Suzume, un beau film qui explore comment la mémoire des lieux continue d’agir, et comment on avance avec ce qui n’est plus là.
Un tremblement du ciel, une porte qui s’ouvre sur ailleurs, et une adolescente qui tente de refermer ce qui ne devrait pas être laissé ouvert. Suzume raconte une traversée du Japon à la fois concrète et intérieure, où chaque lieu porte la mémoire de ce qui a été perdu.
Réalisé par Makoto Shinkai, le film reprend ce qui caractérise son cinéma : des paysages observés avec précision, une attention aux gestes du quotidien, et une émotion qui naît du silence, des mouvements lents et de la lumière. Les lieux ne sont pas des décors. Ils conservent les traces de ce qui s’y est joué. Ce sont des espaces encore habités, même lorsqu’ils sont vides.

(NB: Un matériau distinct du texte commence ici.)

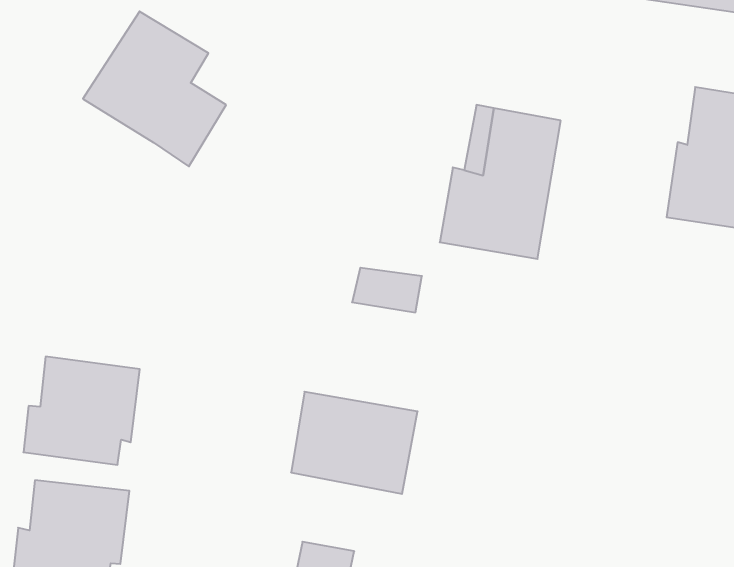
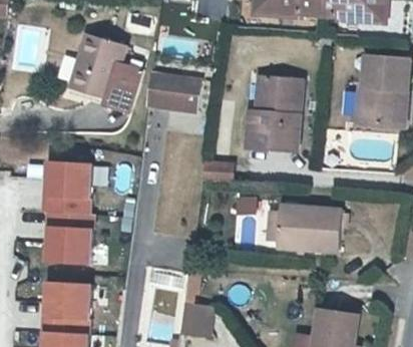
building: none -> [147,69,203,108]
building: none -> [37,164,94,218]
building: [291,392,418,494] -> [277,213,340,262]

Suzume évoque le séisme de 2011 sans le représenter directement. Shinkai ne filme pas la catastrophe, mais ce qui s’inscrit après elle : des territoires désertés, des infrastructures figées, des souvenirs qui persistent. Le film parle de deuil, mais surtout de la manière de vivre avec l’absence, sans la nier.
Le film travaille aussi la mémoire collective. Certains lieux continuent d’agir sur le présent alors même qu’ils ne sont plus visibles. La porte n’est pas un simple passage : elle marque le point où le passé affleure. La refermer revient à reconnaître ce qui a existé et à accepter que cela ne reviendra pas. Cette traversée prend alors aussi la forme d’un apprentissage : comprendre ce que l’on doit porter soi-même, et ce que personne ne peut porter à notre place.
La question de la transmission est également centrale. Ce que l’on reçoit ne se limite pas aux objets ou aux traditions, mais concerne aussi des manières de réagir, de se protéger, d’encaisser. Le film alterne ainsi moments graves et instants plus légers, ce qui l’empêche de s’enfermer dans le pur registre du drame.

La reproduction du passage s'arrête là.